Die geforderte Aufarbeitung betrifft auch die Mitschuld und Verstrickung Österreichs, welche sich mitnichten auf die bloße Verbündetheit der österreich-ungarischen Monarchie mit dem Osmanischen Reich im Ersten Weltkrieg beschränkt. Zahlreiche verbündete Soldaten beteiligten sich in den Reihen der osmanischen Armee persönlich an den Massakern. Durch seinen höchstrangigen österreichischen Offizier, k. u. k. Feldmarschalleutnant und Militärbevollmächtigten in der Türkei Joseph Pomiankowski, waren die Herrschenden hier im Land über den Völkermord genau unterrichtet.
Zeitgleich leugnet die Türkei als Rechtsnachfolgerin des Osmanischen Reiches den Genozid an den Armeniern bis heute vehement. Die Opferzahlen werden relativiert und die Armenier selbst als Täter diffamiert. Das AKP-Regime hatte denn auch als Antwort auf die Gemeinsame Parteienerklärung seinerzeit umgehend seinen Botschafter abberufen.
Der kurz danach vom mittlerweile offen terroristischen türkischen AKP-Regime vom Zaun gebrochene und seither vom AKP-MHP-Faschismus noch intensivierte schmutzige Krieg gegen Kurdistan sowie gegen das Rojava-Projekt und entfesselte Terror gegen Kurden, Oppositionelle, religiöse Minderheiten, die Arbeiterbewegung und revolutionäre Linke zeugt von der ungebrochenen Virulenz der Frage.

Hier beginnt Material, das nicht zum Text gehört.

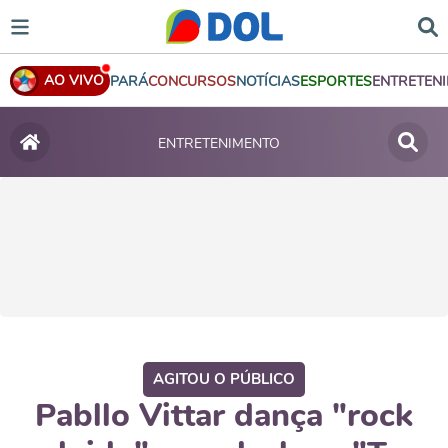
AO VIVO
PARÁ
CONCURSOS
NOTÍCIAS
ESPORTES
ENTRETEN
ENTRETENIMENTO
AGITOU O PÚBLICO
Pabllo Vittar dança "rock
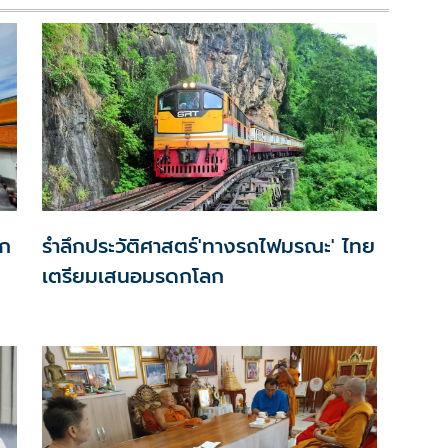
ดก
รำลึกประวัติศาสตร์'ทางรถไฟมรณะ' ไทย
เตรียมเสนอมรดกโลก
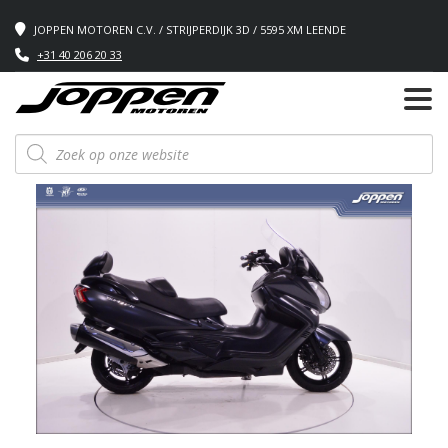
JOPPEN MOTOREN C.V. / STRIJPERDIJK 3D / 5595 XM LEENDE
+31 40 206 20 33
Producten
zoeken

Entsprechend vermerkt der marxistische Historiker Werner Röhr in seiner Arbeit „Der türkische Völkermord an den Armeniern 1915/16“ denn auch am Cover seiner Schrift mit den Worten seines ebenfalls marxistisch inspirierten Kollegen: „Auf die Frage, warum die Türkei den Völkermord an den Armeniern nach … einem Jahrhundert so hartnäckig leugnet, antwortete der britische Historiker Perry Anderson: ‚Die unerbittliche Weigerung des türkischen Staates, die Tatsache des Massenmordes an den Armeniern … anzuerkennen …, ist … eine aktuelle Verteidigung … Denn der ersten großen ethnischen Säuberung, die Anatolien homogen muslimisch werden ließ, wenn auch noch nicht homogen türkisch, folgten kleiner Reinigungen des Staatskörpers, im Namen desselben integralen Nationalismus, und die dauern bis auf den heutigen Tag fort. Griechenpogrome 1955/1964; Annexion und Vertreibung der Zyprioten 1974; Ermordung von Aleviten 1978/1993; Unterdrückung der Kurden 1925 – heute‘“.
So gilt es nach wie vor, gemeinsam dem Geschichtsrevisionismus und allen Aggressionen entgegenzutreten!